PbS biomineralization using cysteine: Bacillus cereus and the sulfur rush.

FEMS Microbiol Ecol 2020 09;96(9)

Department of Biology, University of New Mexico, MSCO3 2020, Albuquerque, NM 87131, USA.

Bacillus sp. Abq, belonging to Bacillus cereus sensu lato, was isolated from an aquifer in New Mexico, USA and phylogenetically classified. The isolate possesses the unusual property of precipitating Pb(II) by using cysteine, which is degraded intracellularly to hydrogen sulfide (H2S). H2S is then exported to the extracellular environment to react with Pb(II), yielding PbS (galena). Biochemical and growth tests showed that other sulfur sources tested (sulfate, thiosulfate, and methionine) were not reduced to hydrogen sulfide.
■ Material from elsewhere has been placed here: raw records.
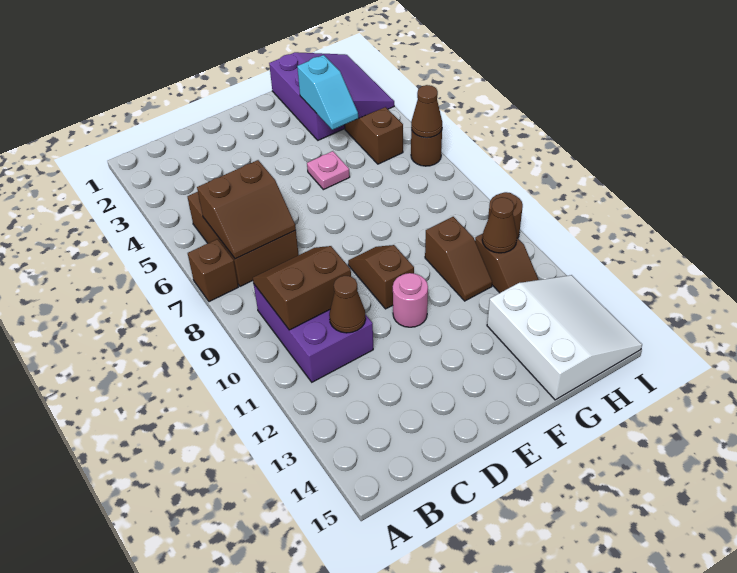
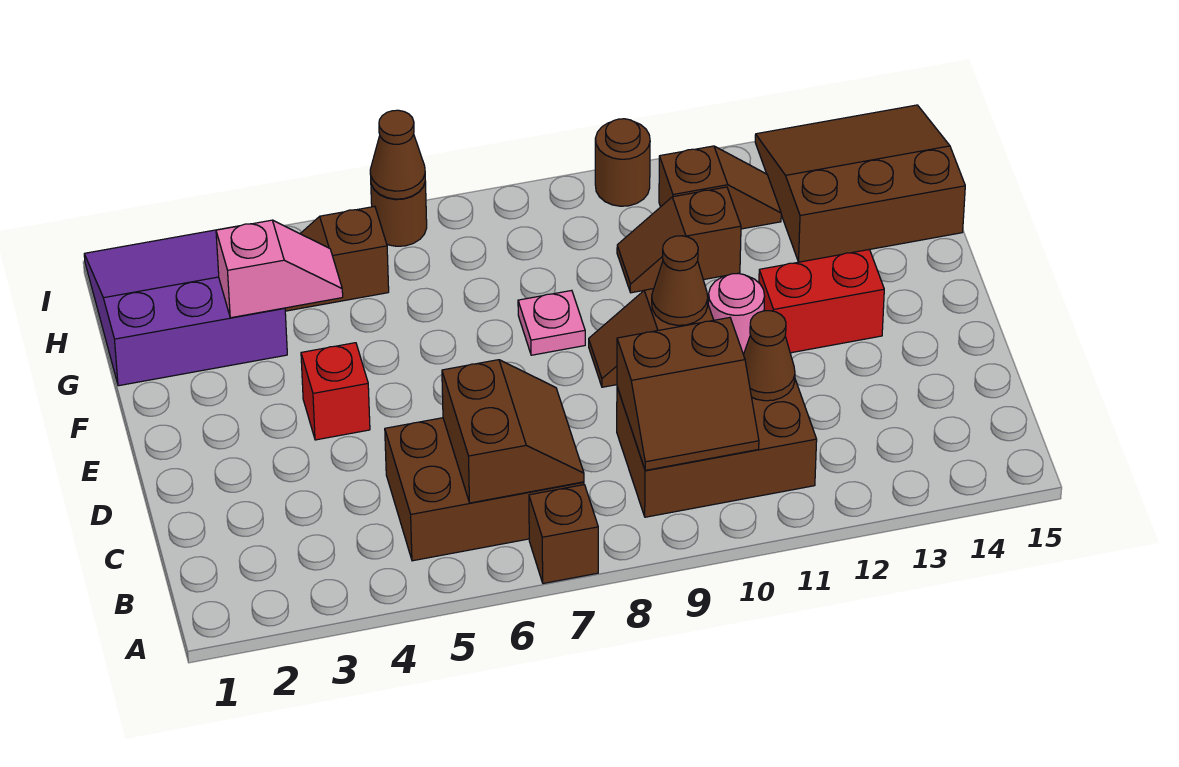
purple brick B9:C11 level 1 -> brown brick B9:C11 level 1
brown slope B9:C10 level 2 top 10 -> brown slope B9:C10 level 2 top C
none -> red brick E4 level 1
none -> red brick E12:E13 level 1
pink plate F5 level 1 -> pink plate F8 level 1
cyan slope G3:G4 level 2 top 3 -> pink slope G3:G4 level 2 top 3
brown slope G10:G11 level 1 top 10 -> brown slope G10:G11 level 1 top 11
white slope G13:I15 level 1 top G -> brown slope G13:I15 level 1 top G
brown cone H11 level 2 -> brown cone E10 level 2

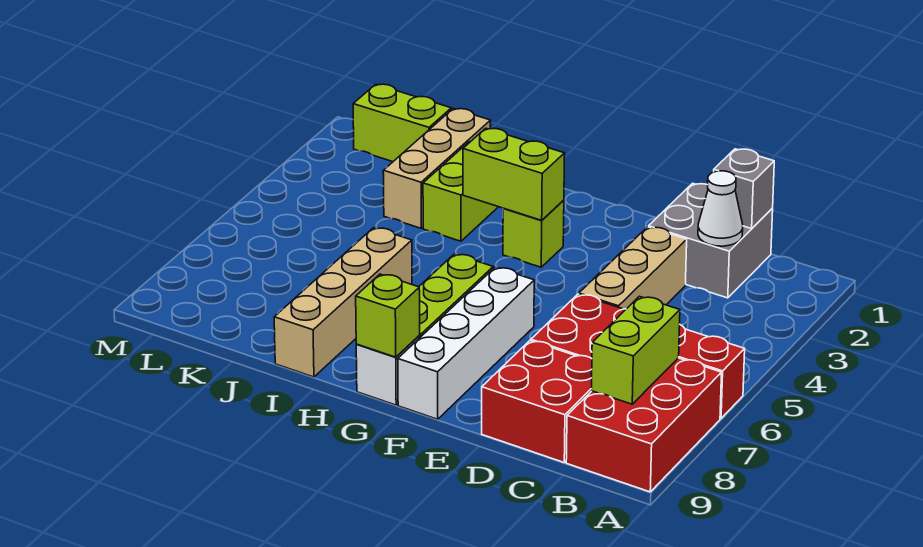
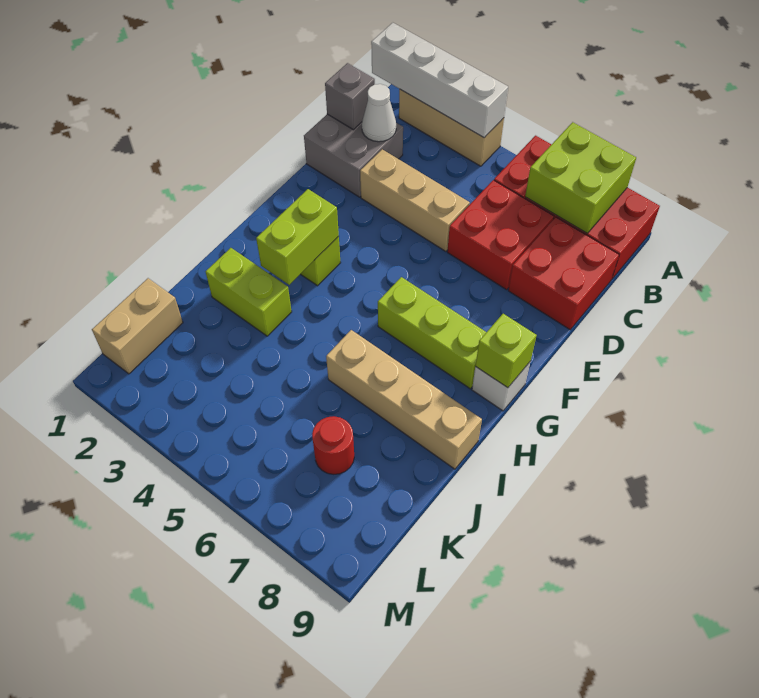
lime brick B7:B8 level 2 -> lime brick A7:B8 level 2
white brick F6:F9 level 1 -> white brick A1:A4 level 2
tan brick J1:J3 level 1 -> tan brick A2:A4 level 1
lime brick K1:L1 level 1 -> tan brick K1:L1 level 1
none -> red round brick K7 level 1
Using equimolar concentration of cysteine, 1 mM of soluble Pb(II) was removed from Lysogeny Broth (LB) medium within 120 h of aerobic incubation forming black, solid PbS, with a removal rate of 2.03 µg L-1 h-1 (∼8.7 µM L-1 h-1). The mineralogy of biogenic PbS was characterized and confirmed by XRD, HRTEM and EDX. Electron microscopy and electron diffraction identified crystalline PbS nanoparticles with a diameter <10 nm,  localized in the extracellular matrix and on the surface of the cells. This is the first study demonstrating the use of cysteine in Pb(II) precipitation as insoluble PbS and it may pave the way to PbS recovery from secondary resources, such as Pb-laden industrial effluents.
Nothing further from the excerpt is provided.